Every person with attachment disorder is different. There circumstances and how they respond to them are exceptionally unique. A saintly amount of patience may be needed as children and adults move forward through the healing process. The building of trust is similar to that of building a structure out of blocks. One small misfortune can send the seemingly strong structure, crumbling. Taking as much time as necessary and employing a strong support system can help to establish and strengthen developing bonds.

Medication and counseling are just two aspects of a well thought out treatment plan. Most of the medications used for this type of disorder include anti-depressants, ant-anxiety medications and those used to control behavioral, aggressive and violent outbursts. The counseling sessions include various types of activities including role playing, acting out and discussing various scenarios and situations in which the person felt as if they had been neglected or abandoned.

Teaching a person how to effectively communicate and interact with others is important if they want to be productive members of society. In some cases, a person diagnosed with attachment disorder may have to be taught how to release their emotions or communicate in a manner that allows them to express their feelings and desires. For children who were left alone to fend for themselves, learning to depend on another person can be difficult. Caregivers must be willing to constantly make themselves available to the person so that a level of trust can be established.

Long Term effects of Attachment Disorder

The long term effects of attachment disorders can remain in place for several years. Even though a person is undergoing treatment, some may never fully get over the more severe or traumatizing aspect of their experiences. Long term effects can lead to dysfunctional relationships between parents and children, siblings and members of the community. Understanding why a person acts the way they do can give insight as to how to correct the problem.

Just because time has passed and treatment plans have been put into place, it doesn’t mean the person has overcome the disorder. Individuals who are overly affectionate or extremely pushy can set off behaviors in a person with attachment disorder. They may have no intention of hurting anyone or upsetting them in any way, but without knowing the person’s prior health problems, they can do an incredible amount of damage. In situations like this, continued treatment begins to put the person back on track and help then recover more quickly.

Individuals with attachment disorder can live a fairly normal and productive life if those around them accept their limitations and are willing to help them work through any issues they may experience. Although in some cases, situations cannot be avoided, the person with the disorder must begin to allow the healing process to begin. This is a gradual process and cannot be forced in any way. Just as with any type of condition, set backs are inevitable. When one is experienced, the key to moving forward again is to immediately begin to re-establish and strengthen the connection. Letting any amount of time lapse will allow doubt and frustration to enter in and cause more damage than necessary.
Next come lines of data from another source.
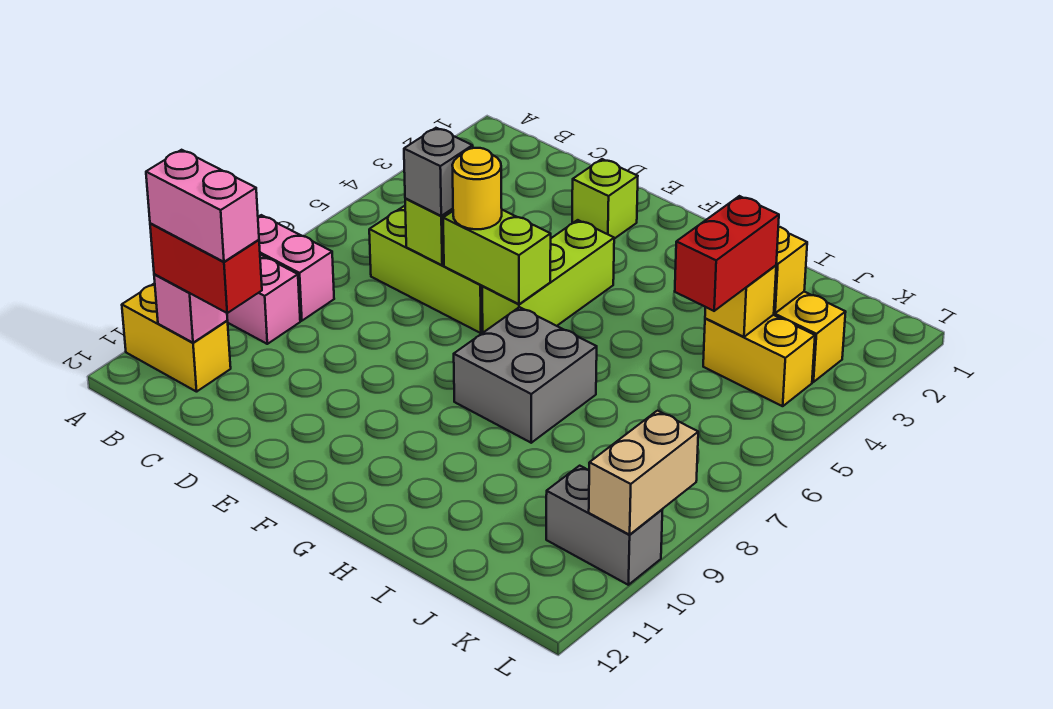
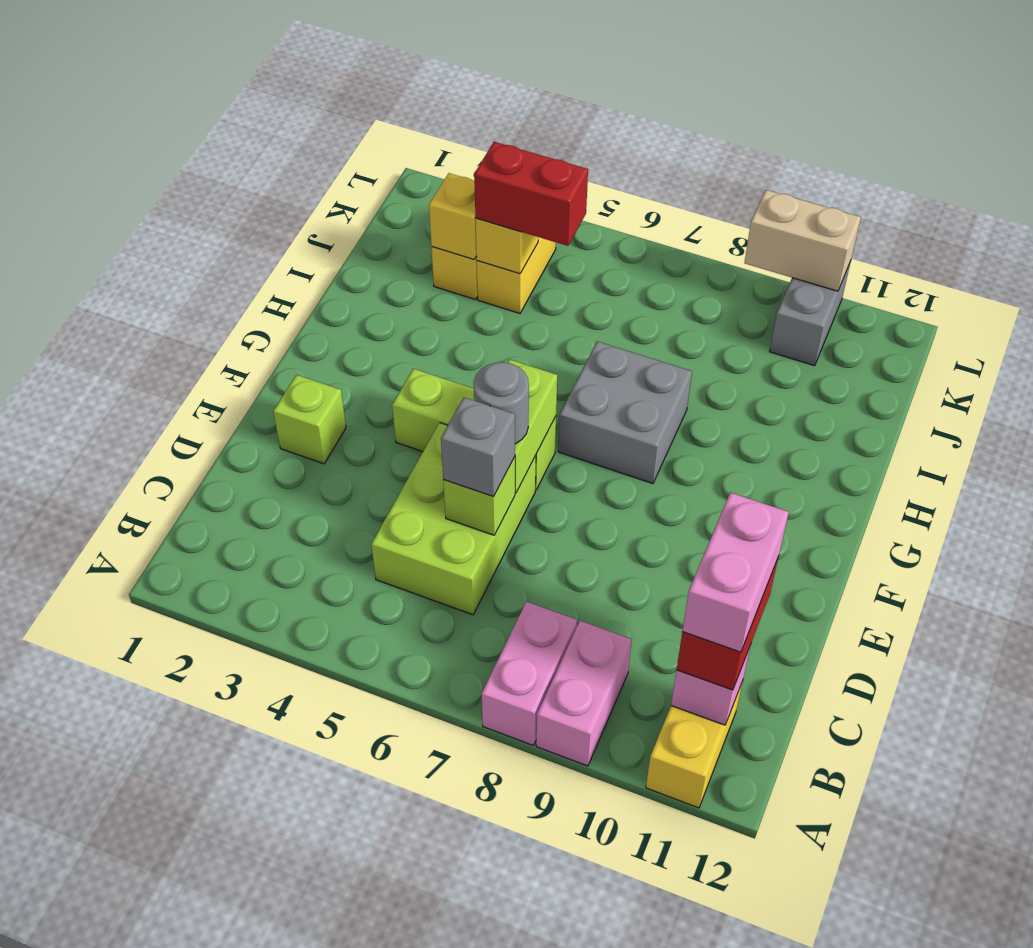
yellow round brick E6 level 3 -> grey round brick E6 level 3

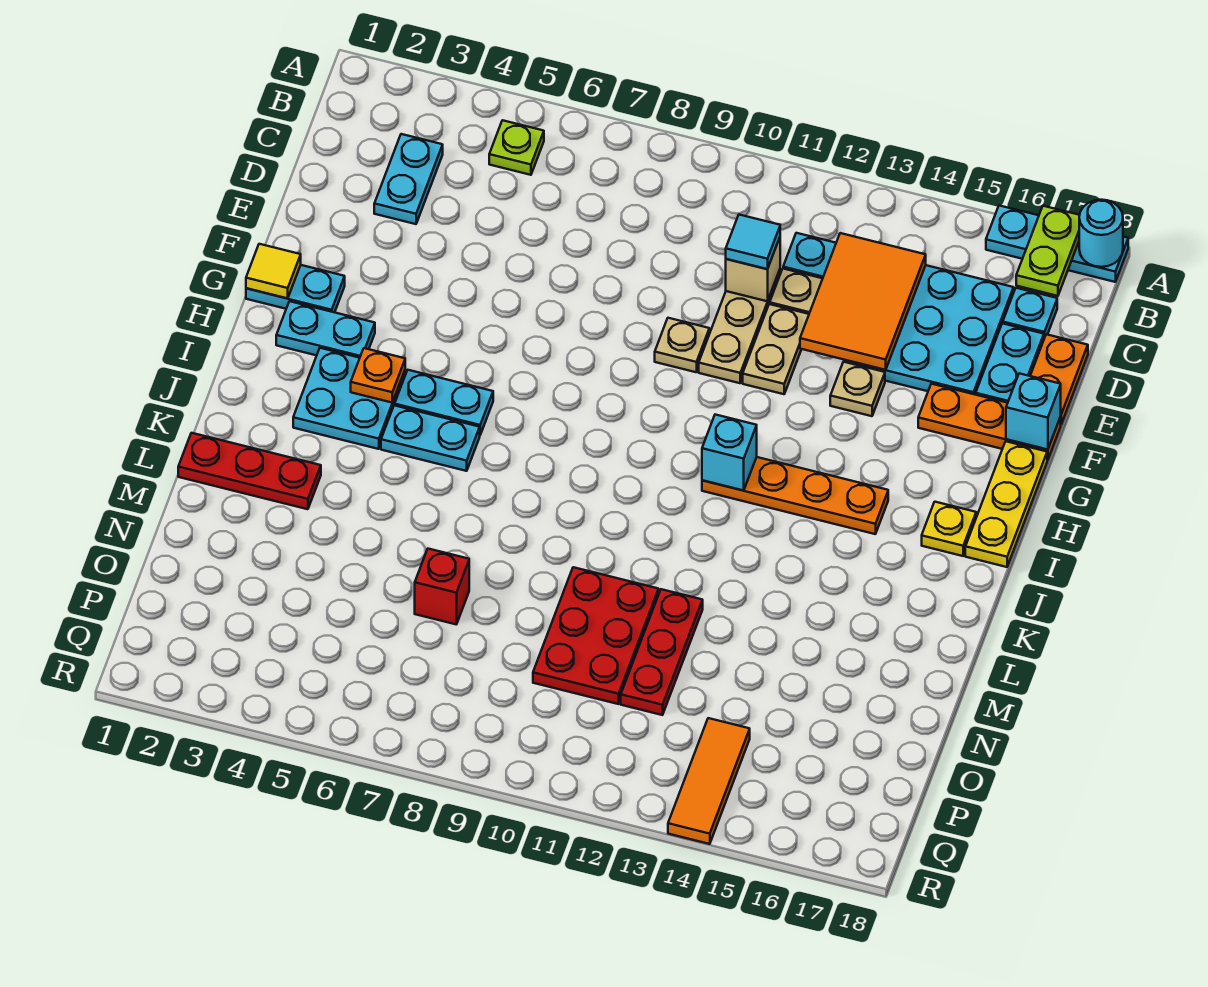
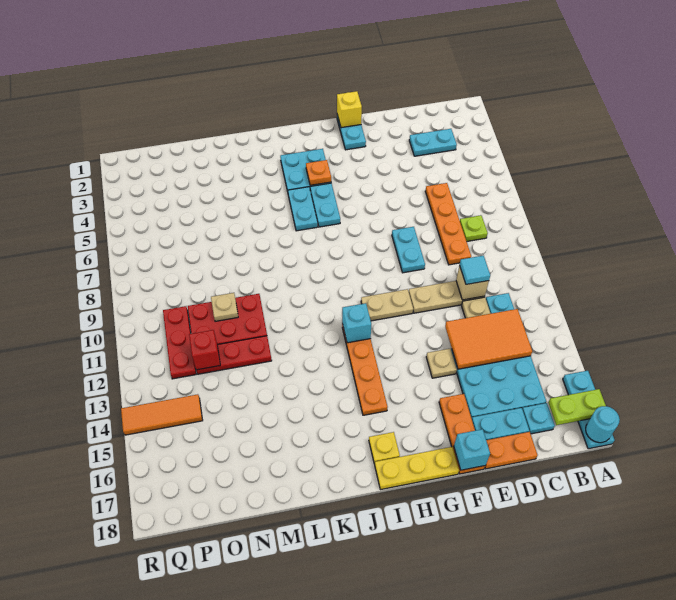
lime plate B5 level 1 -> lime plate C8 level 1
none -> orange plate D6:D9 level 1
tan plate E12:F12 level 1 -> tan plate G11:H11 level 1
tan plate F10 level 1 -> tan plate N10 level 2
yellow tile G1 level 2 -> yellow brick G1 level 2
cyan plate H2:H3 level 1 -> cyan plate F8:F9 level 1
red plate L1:L3 level 1 -> red plate P10:P12 level 1
red brick N7 level 1 -> red brick O12 level 2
One of the most important aspects of dealing with a person who has attachment disorder, is understanding the value of trust. It may take several years to establish the level of trust needed for a person to commit to a relationship. Forcing the issue of trust or friendship will only push the person away. Allowing the relationship to build over time continues to lay the groundwork for advancement. Patterns must be established and followed for the person to become comfortable with the situation and allow it to continue.

Nurturing and showing compassion are just two ways a person with detachment disorder can begin to trust those around them. Letting them know the lines of communication are always open, even when they choose not to use them, is vitally important if they are going to continue to develop and enhance their relationships.